37. f i n a l | y o l u b u l m a k

1.3K 68 18
                                    

"yüzleşmem gereken doğrular,
savaşım kendim ve birkaç satırla"

Şarkı: Perdenin Ardındakiler - Beni Kendinden Kurtar



"Ezgi, uyan." Kolumu hafif dokunuşlarla okşayan sesin sahibini ayırt edemiyordum. Yüzümü kapatan saçlarımı kulağımın ardına itince odanın ışığı gözlerimi rahatsız etti.

"Hep de asabisin be kızım," diye sessiz bir kıkırtı doldu kulaklarıma. Gözlerimi kim olduğuna bakmak için açtım.

Kolları masada birleştirilmiş, başını üstüne yatırmış ve sırıtan suratıyla beni seyreden Emir ile karşılaştım. Yüzümü buruşturarak yerimde doğruldum. "Ne bakıyorsun oğlum öyle yakından?" diye şikayet ettim.

Boş amfide gözlerimi gezdirdim. En son dersi dinlerken başımı masaya koyup kafa dinlemeyi ummuştum. Yaşlı, kambur seyrek saçlı Cemal hocanın sesi de ninni niyetine beni uyutmuş olmalı.

"Neredeydin sen?" dedim uyku mahmurluğuyla. Gözlerim ışığa alışmaya çalışırken dağılan saçlarımı düzelttim. Sıkıntıyla nefes alıp kendime gelmek için yüzümü sıvazladım. En son ders başladığında Emir gelmemişti.

"Küçük bir işim vardı. Su içmek ister misin?" dedi çantasından su şişesini çıkartarak. Gayet normal bir şekilde sormuştu fakat gülmeden edemedim. Suyun çeyreği içilmişti.

"Ne oldu ya?" Neye güldüğümü anlamamış olsa da, "İstersen yenisi alıp geleyim?" dedi hemen. Bu şaşkın haline tebessüm etmekle yetindim. "Sorun yok," dedim ve sudan birkaç yudum aldım.

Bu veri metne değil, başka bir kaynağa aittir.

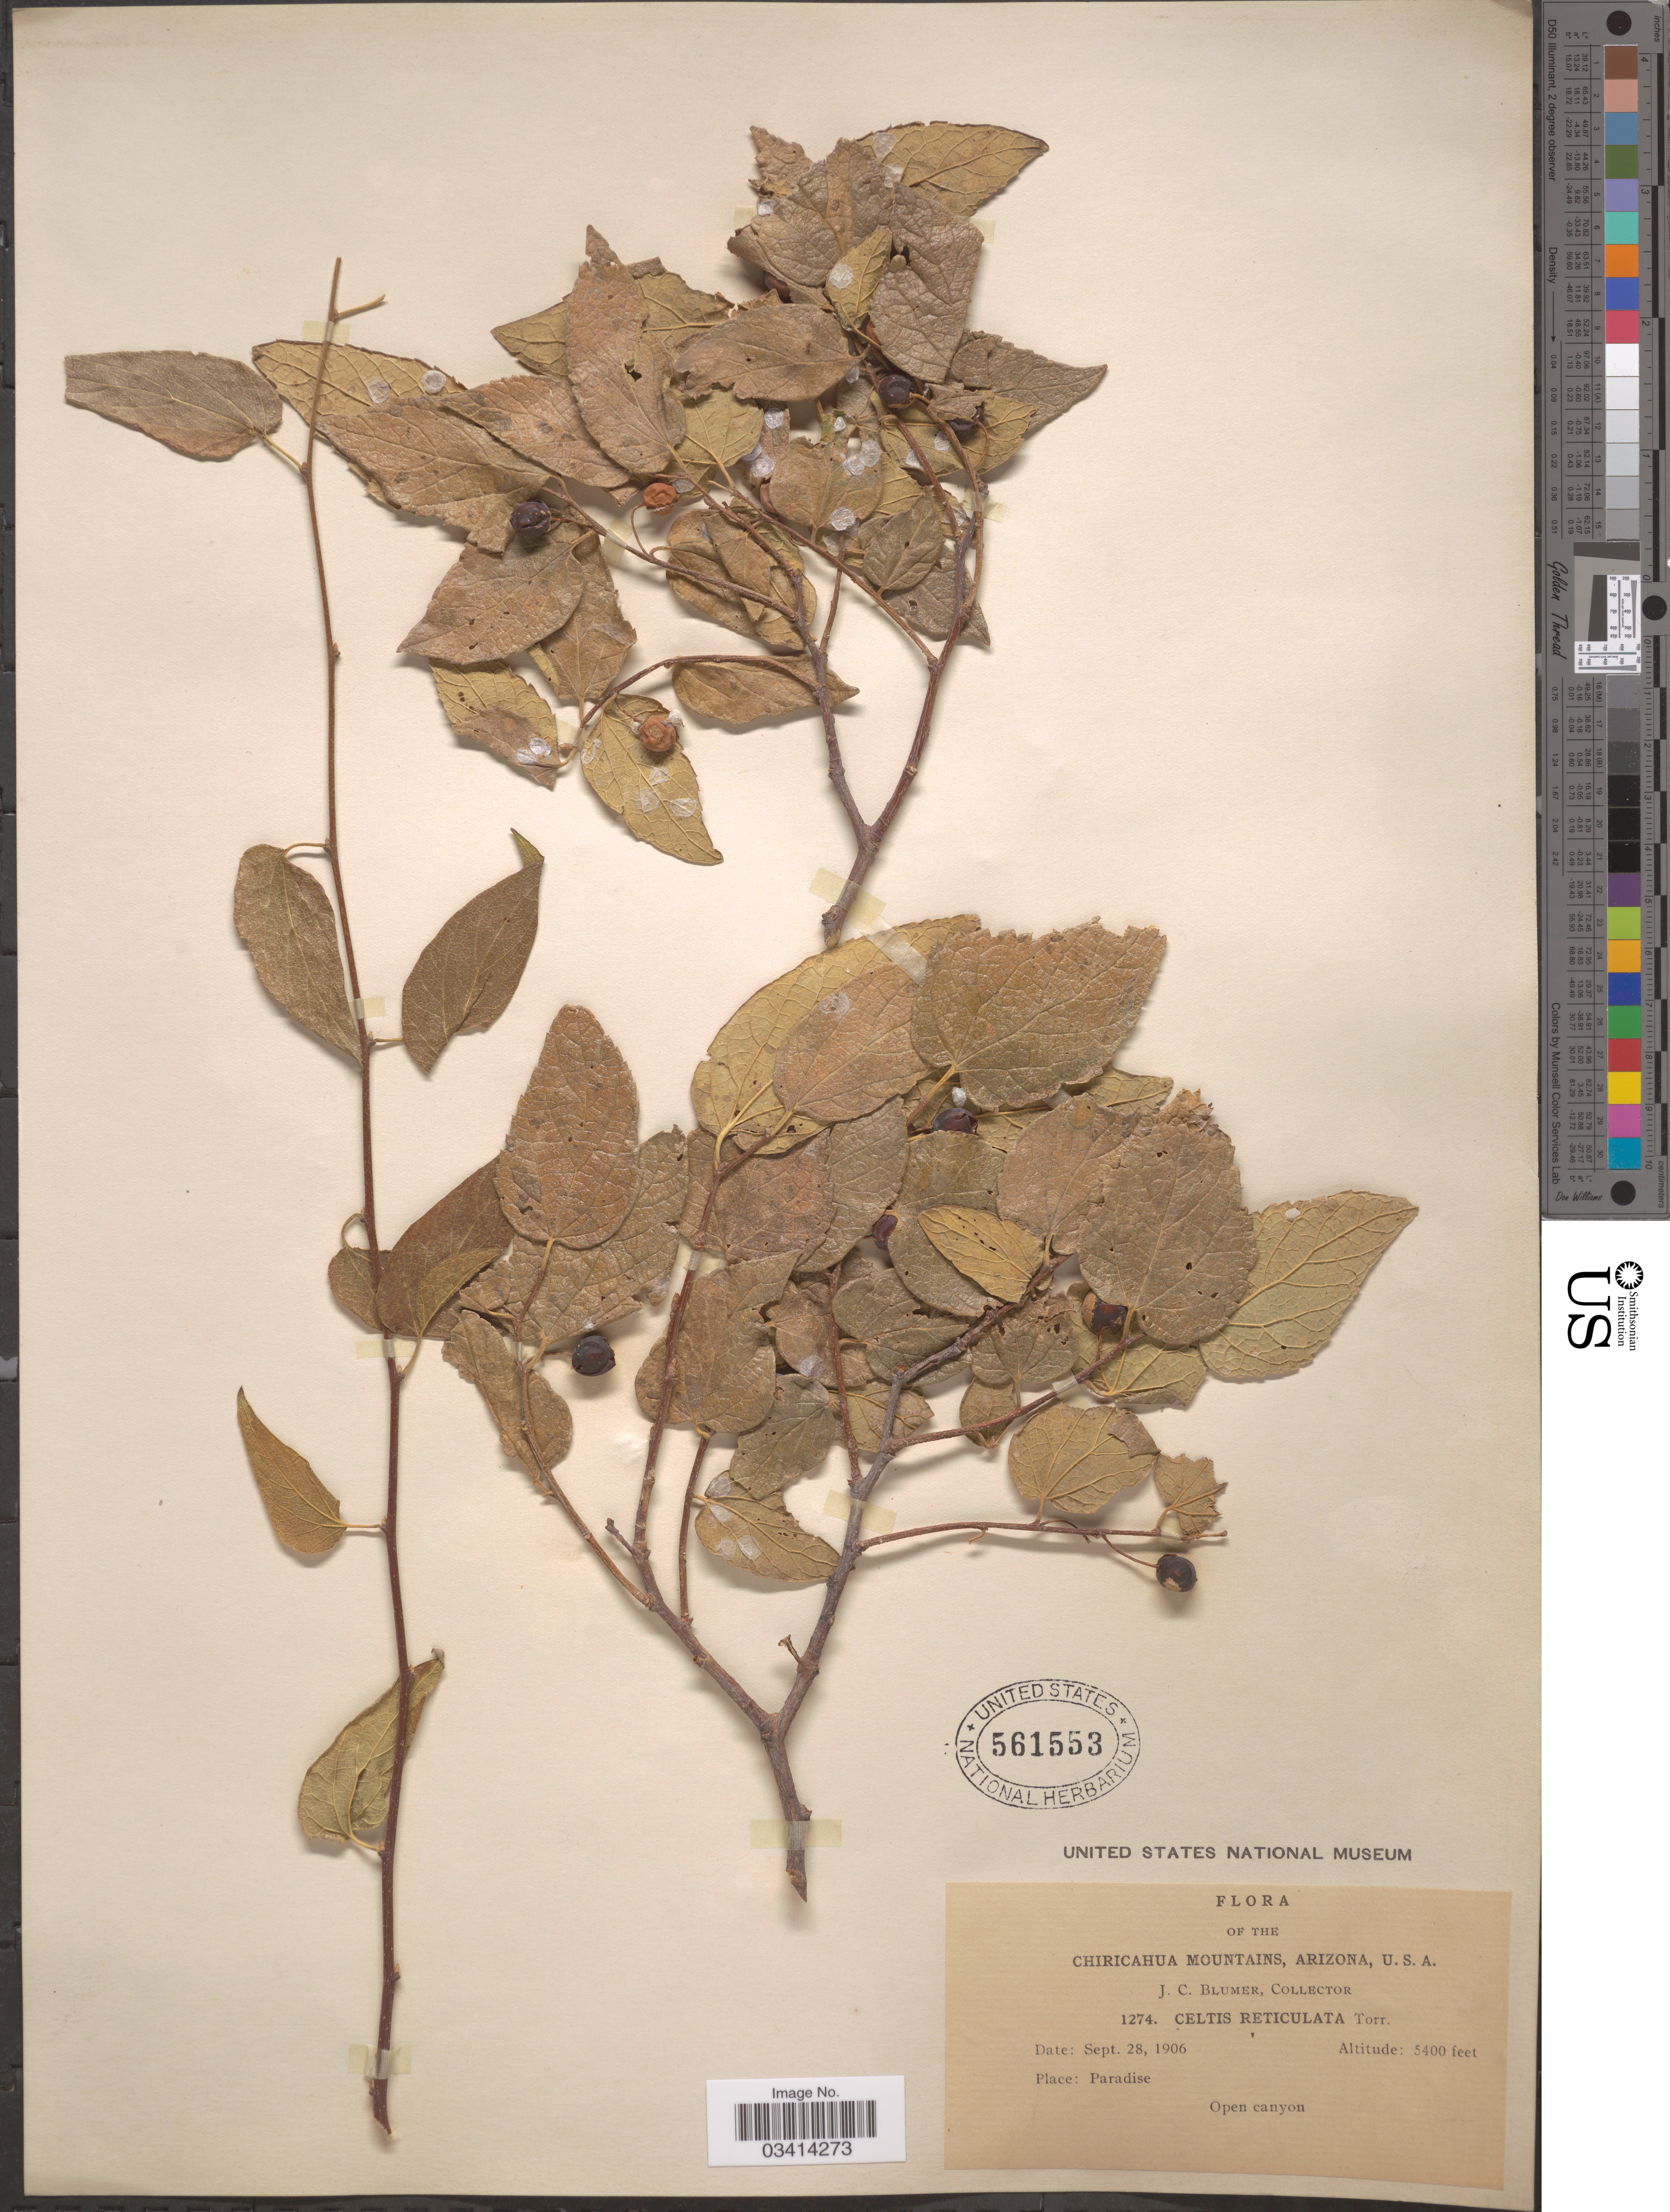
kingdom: Plantae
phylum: Tracheophyta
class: Magnoliopsida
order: Rosales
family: Cannabaceae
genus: Celtis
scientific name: Celtis reticulata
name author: Torr.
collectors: J. C. Blumer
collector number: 1274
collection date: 1906-09-28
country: United States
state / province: Arizona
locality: Chiricahua Mountains. Paradise.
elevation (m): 1646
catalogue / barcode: US 561553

Emir ise bu andan büyülenmişcesine suyu içmemi izliyordu. Kendimi bu komik durumda gülüp, etrafa ağzımdaki suyu saçmamak için kasmaya çalıştım. Sırf onun dudaklarının değdiği yere değdiğim için gözleri parlamıştı.

Bu çocuk cidden bana aşık maşık olamazdı. Olmamalıydı yani.

"Emir," dedim uzatarak. Şişeyi çoktan kapatmış ve masaya bırakmıştım. Dalgın bir mırıltı çıkartmak dışında ses vermedi, hâlâ transta gibiydi. "Hım?"

"Hım mı? Kendine gel ya," diye kahkaha attım ve omuzunu dürttüm. Bozuntuya vermeden gülümsemeye çalıştı. Sanırım bugün aklı pek yerinde değildi.

"Yemek yemiş miydin?" Başımı olumsuz anlamda salladım. Acilen kalkmam ve yemek yemem konusunda beni teşvik etmeye başlayınca birlikte yemekhaneye ilerledik.

Yemeği aldıktan sonra boş bir masaya oturduk. Aklımı istila eden düşünceler, tıpkı bir duman gibi etrafımı sarmaya başlayınca ne önümdekini ne de karşımdakini görebiliyordum.

"Neyin var senin?" diye sordu Emir. Kahkaha atarak ne bileyim ben diye bağırma isteği doğup taştı içimden ancak sessiz kaldım. "Yok bir şey," dedim ve daha fazla konuşmak zorunda kalmayayım diye yemekten bir kaşık yedim.

Esasen çok şey vardı; Yiğit vardı misal. Maruz kaldığı tehditler ve onlar doğrultusunda yaşamak zorunda kaldığı hayatı vardı. Sen vardın Emir. İstemeden de girdiğin beklentiler ve ümitlerle gözüme bakışın vardı. Kalbim ve savaşa girdiği aklım vardı. Geçmişim de yaşadığım acılar vardı. Geleceğe bakamamam vardı.

Ortada kalışım vardı.

"Tatlım," diye birden masaya oturan Tuğçe'yle irkildim. Ona gülümseyerek karşılık verdim ve Emir'e baktım. Merakla gözlerinde yanan ışıkları sezdim.

"Selam, tanışmamıştık Tuğçe ben," derken Emir'e elini uzatmıştı. Dudaklarında muzip bir gülüş yer edindiğinde gülümsememi bastırmaya çalıştım.